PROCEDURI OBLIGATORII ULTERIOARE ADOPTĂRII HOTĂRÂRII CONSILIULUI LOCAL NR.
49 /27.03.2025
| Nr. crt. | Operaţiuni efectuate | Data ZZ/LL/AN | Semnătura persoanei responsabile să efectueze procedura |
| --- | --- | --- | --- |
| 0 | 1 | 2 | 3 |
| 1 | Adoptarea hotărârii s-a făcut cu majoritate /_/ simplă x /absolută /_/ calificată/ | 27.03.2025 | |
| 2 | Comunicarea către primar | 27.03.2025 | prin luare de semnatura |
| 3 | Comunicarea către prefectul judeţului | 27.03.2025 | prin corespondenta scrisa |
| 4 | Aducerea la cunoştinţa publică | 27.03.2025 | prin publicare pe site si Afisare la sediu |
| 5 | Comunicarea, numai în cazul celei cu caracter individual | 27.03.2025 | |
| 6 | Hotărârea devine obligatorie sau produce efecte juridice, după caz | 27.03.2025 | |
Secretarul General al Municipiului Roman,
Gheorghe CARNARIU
+++++
What is being asked: Each line from the one containing "individual | 27.03.2025 | |" to the last line above must be returned exactly, and no line outside that range.

Solution to the exercise:
| 5 | Comunicarea, numai în cazul celei cu caracter individual | 27.03.2025 | |
| 6 | Hotărârea devine obligatorie sau produce efecte juridice, după caz | 27.03.2025 | |
Secretarul General al Municipiului Roman,
Gheorghe CARNARIU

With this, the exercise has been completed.